Additionally, GSEA was run on the outputs of each decoder for each node to determine which biological processes were associated with the condition of interest. Since these groups often consist of ~100 nodes and thousands of GO terms are evaluated, a conservative threshold for the adj. P-value of 0.0005 was set. The adj. P-value was found using the BH method, and each P-value was computed based on 1,000,000 permutations. Finally, for the selection of the high-confidence acid-specific gene candidates, first the log₂ FC between each acidic condition and every other stress condition was taken for all genes in the acid-specific gene sets. Genes corresponding to a log₂ FC of at least 0.5 for at least 95% of comparisons were then selected.

Cells were grown either at pH 7.6, 5.8, or 4.4 in the same manner as described for Ribo-Seq and RNA-Seq (Fig. 1A). As a positive control, cells were grown to an OD₆₀₀ of 1 and subsequently heat-shocked for 5 min at 80°C. After cultivation, 1 mL of each culture was centrifuged (15,000 × g, room temperature) and washed with PBS. Propidium iodide (Invitrogen) was added with a final concentration of 2 µg/mL, followed by a 5-min incubation at room temperature in the dark to label dead cells. After another wash step using PBS, 2 µL of the culture was spotted on 1% (wt/vol) agarose pads, placed onto microscope slides, and covered with a coverslip. Microscopic images were taken using a Leica DMi8 inverted microscope equipped with a Leica DFC365 FX camera. An excitation wavelength of 546 nm and a 605-nm emission filter with a 75-nm bandwidth were used to detect fluorescence with an exposure of 500 ms, a gain of 5, and 100% intensity in the Leica LAS X 3.7.4 software.

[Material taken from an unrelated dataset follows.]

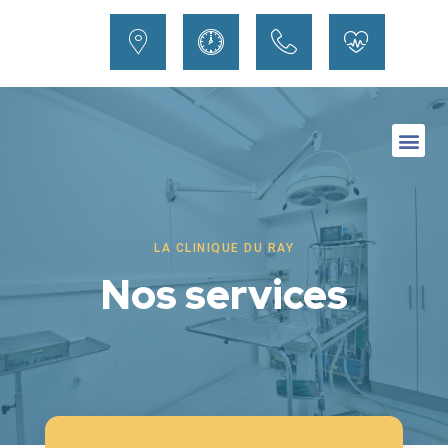
LA CLINIQUE DU RAY
Nos services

To quantify the relative fluorescent intensities (RF) of single cells, phase contrast and fluorescent images were analyzed using the ImageJ (149) plugin for MicrobeJ (150). Default settings of MicrobeJ were used for cell segmentation (Fit shape, rod-shaped bacteria) apart from the following settings: area, 0.1-max μm²; length, 1.2–5 µm; width, 0.1–1 µm; curvature, 0.–0.15; and angularity, 0.–0.25 for E. coli cells. In total, ≥1,000 cells were quantified per strain and condition, and the background of the agarose pad was subtracted from each cell per field of view. Cells with RF values ≥300 after subtraction of the background were considered dead.

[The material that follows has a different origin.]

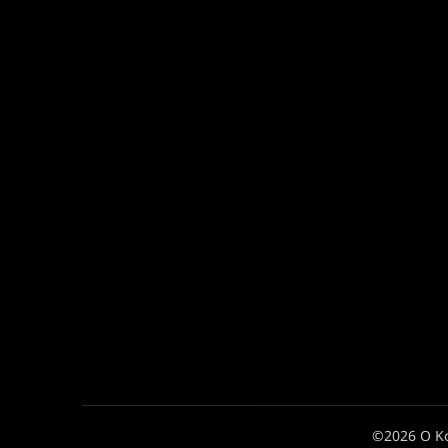
©2026 Ο Κ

To verify the translation of sORF15, E. coli MG1655 cells harboring a pBAD24-sORF15:3xFLAG plasmid were cultivated in LB medium. Once an OD₆₀₀ of 0.5 was reached, expression of sORF15 was induced for 1 h by supplementation of a final concentration of 0.2% (vol/vol) L-arabinose. Next, culture aliquots normalized to an OD₆₀₀ of 1 were collected by centrifugation (1 min, 13,000 × g, 4°C). Supernatants were removed, and pellets were resuspended in 100 µL of protein loading buffer [12% SDS (wt/vol), 30% glycerol (wt/vol), 0.05% Coomassie blue (wt/vol), 150 mM Tris-HCl pH 7]. Prior to loading, protein samples were denatured at 95°C for 5 min and then chilled on ice. Protein fractions were separated by Tricine-SDS-PAGE on a 16% gel containing 6 M urea (151). After separation, proteins were transferred onto a nitrocellulose membrane in a semidry blot chamber. The membrane was blocked for 1 h in 5% (wt/vol) skim milk in 1× TBS. After short washing with Tris-buffered saline with Tween (TBS-T), blots were hybridized with the primary antibody (α-FLAG, Invitrogen) for 1 h at room temperature. After three washing steps in TBS-T for 10 min each, membranes were incubated with an alkaline phosphatase-conjugated secondary antibody (α-rabbit, Rockland Immunochemicals) for 1 h at room temperature. After three washing steps conducted as described above, proteins were visualized using colorimetric detection of alkaline phosphatase activity with 5-bromo-4-chloro-3-indolyl phosphate and nitro blue tetrazolium chloride. As a ladder, the PageRuler Prestained Protein Ladder (10–180 kDa, Thermo Fisher) was used.